» **WHAT NEEDS TO BE DONE**
Would you give the entries below again in full, exactly as they stand?

■ ■ ■ ■

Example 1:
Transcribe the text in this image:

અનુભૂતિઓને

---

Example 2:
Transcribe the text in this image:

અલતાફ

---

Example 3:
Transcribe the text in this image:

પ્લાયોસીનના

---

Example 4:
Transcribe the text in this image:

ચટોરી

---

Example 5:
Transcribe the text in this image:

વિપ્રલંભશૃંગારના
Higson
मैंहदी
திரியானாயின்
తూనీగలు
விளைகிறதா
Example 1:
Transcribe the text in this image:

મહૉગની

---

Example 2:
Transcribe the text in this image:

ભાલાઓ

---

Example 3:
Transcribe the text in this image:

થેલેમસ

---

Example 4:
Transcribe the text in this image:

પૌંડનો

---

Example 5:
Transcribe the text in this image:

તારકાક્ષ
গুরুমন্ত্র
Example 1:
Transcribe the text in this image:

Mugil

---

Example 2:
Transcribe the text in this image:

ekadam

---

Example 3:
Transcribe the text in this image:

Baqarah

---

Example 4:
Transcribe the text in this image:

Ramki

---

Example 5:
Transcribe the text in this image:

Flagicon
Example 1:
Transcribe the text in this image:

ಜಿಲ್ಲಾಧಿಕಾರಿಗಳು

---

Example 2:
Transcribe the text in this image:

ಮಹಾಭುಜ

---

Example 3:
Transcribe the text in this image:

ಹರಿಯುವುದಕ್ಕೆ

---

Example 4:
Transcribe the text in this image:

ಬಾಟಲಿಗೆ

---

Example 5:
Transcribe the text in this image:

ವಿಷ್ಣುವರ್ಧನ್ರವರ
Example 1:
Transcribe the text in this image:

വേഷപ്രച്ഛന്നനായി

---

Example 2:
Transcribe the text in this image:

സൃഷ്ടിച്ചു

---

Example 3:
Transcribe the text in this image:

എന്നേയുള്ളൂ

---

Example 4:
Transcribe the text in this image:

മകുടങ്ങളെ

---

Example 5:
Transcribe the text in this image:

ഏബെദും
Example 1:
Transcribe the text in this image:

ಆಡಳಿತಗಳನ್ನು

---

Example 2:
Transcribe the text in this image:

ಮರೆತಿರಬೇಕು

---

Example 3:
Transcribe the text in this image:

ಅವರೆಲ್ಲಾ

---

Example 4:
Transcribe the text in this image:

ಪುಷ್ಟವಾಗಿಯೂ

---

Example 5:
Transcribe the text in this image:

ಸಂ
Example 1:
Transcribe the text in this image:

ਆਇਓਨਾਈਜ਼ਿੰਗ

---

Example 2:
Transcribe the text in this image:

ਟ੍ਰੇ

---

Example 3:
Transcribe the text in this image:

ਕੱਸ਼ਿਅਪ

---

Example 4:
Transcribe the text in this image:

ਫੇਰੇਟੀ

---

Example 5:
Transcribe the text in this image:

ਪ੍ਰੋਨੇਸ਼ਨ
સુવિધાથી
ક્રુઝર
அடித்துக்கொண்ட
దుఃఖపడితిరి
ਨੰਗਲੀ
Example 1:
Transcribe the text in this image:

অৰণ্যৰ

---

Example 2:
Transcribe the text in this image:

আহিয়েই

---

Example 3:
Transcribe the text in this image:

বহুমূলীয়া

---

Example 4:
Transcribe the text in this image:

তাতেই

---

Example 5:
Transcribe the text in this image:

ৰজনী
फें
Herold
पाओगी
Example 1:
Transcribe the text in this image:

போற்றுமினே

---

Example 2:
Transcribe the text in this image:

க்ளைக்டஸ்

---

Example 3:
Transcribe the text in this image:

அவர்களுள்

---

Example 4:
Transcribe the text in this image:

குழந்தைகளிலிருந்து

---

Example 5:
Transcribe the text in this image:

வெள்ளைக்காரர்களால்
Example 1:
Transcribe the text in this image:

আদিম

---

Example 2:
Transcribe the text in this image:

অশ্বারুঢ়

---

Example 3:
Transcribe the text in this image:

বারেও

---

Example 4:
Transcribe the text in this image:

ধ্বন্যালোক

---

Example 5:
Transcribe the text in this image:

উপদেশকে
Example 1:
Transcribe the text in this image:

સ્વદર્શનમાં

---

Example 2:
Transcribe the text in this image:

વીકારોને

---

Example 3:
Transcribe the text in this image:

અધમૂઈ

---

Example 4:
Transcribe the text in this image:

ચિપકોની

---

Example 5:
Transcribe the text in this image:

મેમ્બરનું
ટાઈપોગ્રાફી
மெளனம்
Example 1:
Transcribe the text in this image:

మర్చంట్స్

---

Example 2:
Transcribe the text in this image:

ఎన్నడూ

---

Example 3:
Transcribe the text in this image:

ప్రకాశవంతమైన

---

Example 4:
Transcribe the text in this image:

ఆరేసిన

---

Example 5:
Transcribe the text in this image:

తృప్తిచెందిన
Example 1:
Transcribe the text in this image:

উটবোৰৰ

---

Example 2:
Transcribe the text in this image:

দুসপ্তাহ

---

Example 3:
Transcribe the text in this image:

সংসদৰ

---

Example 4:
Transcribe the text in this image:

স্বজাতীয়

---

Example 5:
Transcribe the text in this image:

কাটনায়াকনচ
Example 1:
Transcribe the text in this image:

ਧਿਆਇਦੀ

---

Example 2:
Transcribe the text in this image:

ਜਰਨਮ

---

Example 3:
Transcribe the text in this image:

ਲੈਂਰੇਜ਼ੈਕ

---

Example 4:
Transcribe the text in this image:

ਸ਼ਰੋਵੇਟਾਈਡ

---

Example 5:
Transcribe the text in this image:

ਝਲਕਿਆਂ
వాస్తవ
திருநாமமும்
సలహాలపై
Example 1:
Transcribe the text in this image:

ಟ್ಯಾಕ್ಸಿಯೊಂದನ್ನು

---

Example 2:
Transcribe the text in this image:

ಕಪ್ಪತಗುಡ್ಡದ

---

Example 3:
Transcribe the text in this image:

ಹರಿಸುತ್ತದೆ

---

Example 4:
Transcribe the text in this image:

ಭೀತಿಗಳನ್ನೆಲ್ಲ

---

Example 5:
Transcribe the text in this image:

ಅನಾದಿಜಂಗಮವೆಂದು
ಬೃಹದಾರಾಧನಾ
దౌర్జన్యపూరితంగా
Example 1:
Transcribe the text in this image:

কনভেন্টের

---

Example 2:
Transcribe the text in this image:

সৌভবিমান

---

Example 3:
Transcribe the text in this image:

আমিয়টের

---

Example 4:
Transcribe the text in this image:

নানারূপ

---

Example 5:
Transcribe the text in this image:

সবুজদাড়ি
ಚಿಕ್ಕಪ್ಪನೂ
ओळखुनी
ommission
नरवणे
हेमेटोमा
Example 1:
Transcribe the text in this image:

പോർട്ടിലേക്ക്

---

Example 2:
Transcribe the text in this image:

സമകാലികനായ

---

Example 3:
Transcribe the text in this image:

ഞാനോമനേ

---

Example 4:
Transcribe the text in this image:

■ ■ ■ ■

» **SOLUTION FOR THIS TASK**
Example 1:
Transcribe the text in this image:

અનુભૂતિઓને

---

Example 2:
Transcribe the text in this image:

અલતાફ

---

Example 3:
Transcribe the text in this image:

પ્લાયોસીનના

---

Example 4:
Transcribe the text in this image:

ચટોરી

---

Example 5:
Transcribe the text in this image:

વિપ્રલંભશૃંગારના
Higson
मैंहदी
திரியானாயின்
తూనీగలు
விளைகிறதா
Example 1:
Transcribe the text in this image:

મહૉગની

---

Example 2:
Transcribe the text in this image:

ભાલાઓ

---

Example 3:
Transcribe the text in this image:

થેલેમસ

---

Example 4:
Transcribe the text in this image:

પૌંડનો

---

Example 5:
Transcribe the text in this image:

તારકાક્ષ
গুরুমন্ত্র
Example 1:
Transcribe the text in this image:

Mugil

---

Example 2:
Transcribe the text in this image:

ekadam

---

Example 3:
Transcribe the text in this image:

Baqarah

---

Example 4:
Transcribe the text in this image:

Ramki

---

Example 5:
Transcribe the text in this image:

Flagicon
Example 1:
Transcribe the text in this image:

ಜಿಲ್ಲಾಧಿಕಾರಿಗಳು

---

Example 2:
Transcribe the text in this image:

ಮಹಾಭುಜ

---

Example 3:
Transcribe the text in this image:

ಹರಿಯುವುದಕ್ಕೆ

---

Example 4:
Transcribe the text in this image:

ಬಾಟಲಿಗೆ

---

Example 5:
Transcribe the text in this image:

ವಿಷ್ಣುವರ್ಧನ್ರವರ
Example 1:
Transcribe the text in this image:

വേഷപ്രച്ഛന്നനായി

---

Example 2:
Transcribe the text in this image:

സൃഷ്ടിച്ചു

---

Example 3:
Transcribe the text in this image:

എന്നേയുള്ളൂ

---

Example 4:
Transcribe the text in this image:

മകുടങ്ങളെ

---

Example 5:
Transcribe the text in this image:

ഏബെദും
Example 1:
Transcribe the text in this image:

ಆಡಳಿತಗಳನ್ನು

---

Example 2:
Transcribe the text in this image:

ಮರೆತಿರಬೇಕು

---

Example 3:
Transcribe the text in this image:

ಅವರೆಲ್ಲಾ

---

Example 4:
Transcribe the text in this image:

ಪುಷ್ಟವಾಗಿಯೂ

---

Example 5:
Transcribe the text in this image:

ಸಂ
Example 1:
Transcribe the text in this image:

ਆਇਓਨਾਈਜ਼ਿੰਗ

---

Example 2:
Transcribe the text in this image:

ਟ੍ਰੇ

---

Example 3:
Transcribe the text in this image:

ਕੱਸ਼ਿਅਪ

---

Example 4:
Transcribe the text in this image:

ਫੇਰੇਟੀ

---

Example 5:
Transcribe the text in this image:

ਪ੍ਰੋਨੇਸ਼ਨ
સુવિધાથી
ક્રુઝર
அடித்துக்கொண்ட
దుఃఖపడితిరి
ਨੰਗਲੀ
Example 1:
Transcribe the text in this image:

অৰণ্যৰ

---

Example 2:
Transcribe the text in this image:

আহিয়েই

---

Example 3:
Transcribe the text in this image:

বহুমূলীয়া

---

Example 4:
Transcribe the text in this image:

তাতেই

---

Example 5:
Transcribe the text in this image:

ৰজনী
फें
Herold
पाओगी
Example 1:
Transcribe the text in this image:

போற்றுமினே

---

Example 2:
Transcribe the text in this image:

க்ளைக்டஸ்

---

Example 3:
Transcribe the text in this image:

அவர்களுள்

---

Example 4:
Transcribe the text in this image:

குழந்தைகளிலிருந்து

---

Example 5:
Transcribe the text in this image:

வெள்ளைக்காரர்களால்
Example 1:
Transcribe the text in this image:

আদিম

---

Example 2:
Transcribe the text in this image:

অশ্বারুঢ়

---

Example 3:
Transcribe the text in this image:

বারেও

---

Example 4:
Transcribe the text in this image:

ধ্বন্যালোক

---

Example 5:
Transcribe the text in this image:

উপদেশকে
Example 1:
Transcribe the text in this image:

સ્વદર્શનમાં

---

Example 2:
Transcribe the text in this image:

વીકારોને

---

Example 3:
Transcribe the text in this image:

અધમૂઈ

---

Example 4:
Transcribe the text in this image:

ચિપકોની

---

Example 5:
Transcribe the text in this image:

મેમ્બરનું
ટાઈપોગ્રાફી
மெளனம்
Example 1:
Transcribe the text in this image:

మర్చంట్స్

---

Example 2:
Transcribe the text in this image:

ఎన్నడూ

---

Example 3:
Transcribe the text in this image:

ప్రకాశవంతమైన

---

Example 4:
Transcribe the text in this image:

ఆరేసిన

---

Example 5:
Transcribe the text in this image:

తృప్తిచెందిన
Example 1:
Transcribe the text in this image:

উটবোৰৰ

---

Example 2:
Transcribe the text in this image:

দুসপ্তাহ

---

Example 3:
Transcribe the text in this image:

সংসদৰ

---

Example 4:
Transcribe the text in this image:

স্বজাতীয়

---

Example 5:
Transcribe the text in this image:

কাটনায়াকনচ
Example 1:
Transcribe the text in this image:

ਧਿਆਇਦੀ

---

Example 2:
Transcribe the text in this image:

ਜਰਨਮ

---

Example 3:
Transcribe the text in this image:

ਲੈਂਰੇਜ਼ੈਕ

---

Example 4:
Transcribe the text in this image:

ਸ਼ਰੋਵੇਟਾਈਡ

---

Example 5:
Transcribe the text in this image:

ਝਲਕਿਆਂ
వాస్తవ
திருநாமமும்
సలహాలపై
Example 1:
Transcribe the text in this image:

ಟ್ಯಾಕ್ಸಿಯೊಂದನ್ನು

---

Example 2:
Transcribe the text in this image:

ಕಪ್ಪತಗುಡ್ಡದ

---

Example 3:
Transcribe the text in this image:

ಹರಿಸುತ್ತದೆ

---

Example 4:
Transcribe the text in this image:

ಭೀತಿಗಳನ್ನೆಲ್ಲ

---

Example 5:
Transcribe the text in this image:

ಅನಾದಿಜಂಗಮವೆಂದು
ಬೃಹದಾರಾಧನಾ
దౌర్జన్యపూరితంగా
Example 1:
Transcribe the text in this image:

কনভেন্টের

---

Example 2:
Transcribe the text in this image:

সৌভবিমান

---

Example 3:
Transcribe the text in this image:

আমিয়টের

---

Example 4:
Transcribe the text in this image:

নানারূপ

---

Example 5:
Transcribe the text in this image:

সবুজদাড়ি
ಚಿಕ್ಕಪ್ಪನೂ
ओळखुनी
ommission
नरवणे
हेमेटोमा
Example 1:
Transcribe the text in this image:

പോർട്ടിലേക്ക്

---

Example 2:
Transcribe the text in this image:

സമകാലികനായ

---

Example 3:
Transcribe the text in this image:

ഞാനോമനേ

---

Example 4:
Transcribe the text in this image:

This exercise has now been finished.